** AVAILABLE RECORDS follows **

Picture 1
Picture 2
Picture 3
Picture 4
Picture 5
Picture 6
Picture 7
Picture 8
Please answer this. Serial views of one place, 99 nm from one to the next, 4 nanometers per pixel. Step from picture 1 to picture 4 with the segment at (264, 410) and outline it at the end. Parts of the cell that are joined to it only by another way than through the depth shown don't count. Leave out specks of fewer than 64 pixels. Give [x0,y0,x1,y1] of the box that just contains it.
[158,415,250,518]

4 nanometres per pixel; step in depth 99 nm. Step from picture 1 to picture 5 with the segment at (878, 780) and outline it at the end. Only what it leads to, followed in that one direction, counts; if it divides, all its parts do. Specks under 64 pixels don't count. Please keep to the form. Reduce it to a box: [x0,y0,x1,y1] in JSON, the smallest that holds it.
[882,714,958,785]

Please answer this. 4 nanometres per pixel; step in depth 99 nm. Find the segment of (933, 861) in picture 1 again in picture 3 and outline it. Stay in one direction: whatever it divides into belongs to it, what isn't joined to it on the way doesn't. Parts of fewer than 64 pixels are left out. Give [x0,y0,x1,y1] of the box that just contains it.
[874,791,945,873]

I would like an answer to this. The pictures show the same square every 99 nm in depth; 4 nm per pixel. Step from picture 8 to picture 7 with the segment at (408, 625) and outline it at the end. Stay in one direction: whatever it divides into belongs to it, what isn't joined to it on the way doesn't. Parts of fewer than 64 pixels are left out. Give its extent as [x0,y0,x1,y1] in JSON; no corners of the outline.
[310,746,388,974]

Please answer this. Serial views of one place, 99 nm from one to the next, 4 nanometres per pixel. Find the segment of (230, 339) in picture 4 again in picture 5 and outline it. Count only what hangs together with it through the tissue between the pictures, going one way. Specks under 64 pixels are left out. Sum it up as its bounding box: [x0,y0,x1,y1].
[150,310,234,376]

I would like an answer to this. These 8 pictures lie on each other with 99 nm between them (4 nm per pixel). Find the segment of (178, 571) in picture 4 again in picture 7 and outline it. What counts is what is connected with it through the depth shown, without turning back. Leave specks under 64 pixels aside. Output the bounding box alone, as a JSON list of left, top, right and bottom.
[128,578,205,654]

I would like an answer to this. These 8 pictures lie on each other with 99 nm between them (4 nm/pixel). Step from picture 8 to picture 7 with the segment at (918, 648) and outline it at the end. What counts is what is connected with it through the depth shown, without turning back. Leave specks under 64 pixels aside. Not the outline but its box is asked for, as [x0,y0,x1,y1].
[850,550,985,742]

** End of AVAILABLE RECORDS **

TASK TO COMPLETE
A faithful, word-for-word copy of the data is the expected answer.

EXERCISE RESULT
Picture 1
Picture 2
Picture 3
Picture 4
Picture 5
Picture 6
Picture 7
Picture 8
Please answer this. Serial views of one place, 99 nm from one to the next, 4 nanometers per pixel. Step from picture 1 to picture 4 with the segment at (264, 410) and outline it at the end. Parts of the cell that are joined to it only by another way than through the depth shown don't count. Leave out specks of fewer than 64 pixels. Give [x0,y0,x1,y1] of the box that just contains it.
[158,415,250,518]

4 nanometres per pixel; step in depth 99 nm. Step from picture 1 to picture 5 with the segment at (878, 780) and outline it at the end. Only what it leads to, followed in that one direction, counts; if it divides, all its parts do. Specks under 64 pixels don't count. Please keep to the form. Reduce it to a box: [x0,y0,x1,y1] in JSON, the smallest that holds it.
[882,714,958,785]

Please answer this. 4 nanometres per pixel; step in depth 99 nm. Find the segment of (933, 861) in picture 1 again in picture 3 and outline it. Stay in one direction: whatever it divides into belongs to it, what isn't joined to it on the way doesn't. Parts of fewer than 64 pixels are left out. Give [x0,y0,x1,y1] of the box that just contains it.
[874,791,945,873]

I would like an answer to this. The pictures show the same square every 99 nm in depth; 4 nm per pixel. Step from picture 8 to picture 7 with the segment at (408, 625) and outline it at the end. Stay in one direction: whatever it divides into belongs to it, what isn't joined to it on the way doesn't. Parts of fewer than 64 pixels are left out. Give its extent as [x0,y0,x1,y1] in JSON; no corners of the outline.
[310,746,388,974]

Please answer this. Serial views of one place, 99 nm from one to the next, 4 nanometres per pixel. Find the segment of (230, 339) in picture 4 again in picture 5 and outline it. Count only what hangs together with it through the tissue between the pictures, going one way. Specks under 64 pixels are left out. Sum it up as its bounding box: [x0,y0,x1,y1].
[150,310,234,376]

I would like an answer to this. These 8 pictures lie on each other with 99 nm between them (4 nm per pixel). Find the segment of (178, 571) in picture 4 again in picture 7 and outline it. What counts is what is connected with it through the depth shown, without turning back. Leave specks under 64 pixels aside. Output the bounding box alone, as a JSON list of left, top, right and bottom.
[128,578,205,654]

I would like an answer to this. These 8 pictures lie on each other with 99 nm between them (4 nm/pixel). Step from picture 8 to picture 7 with the segment at (918, 648) and outline it at the end. What counts is what is connected with it through the depth shown, without turning back. Leave specks under 64 pixels aside. Not the outline but its box is asked for, as [x0,y0,x1,y1].
[850,550,985,742]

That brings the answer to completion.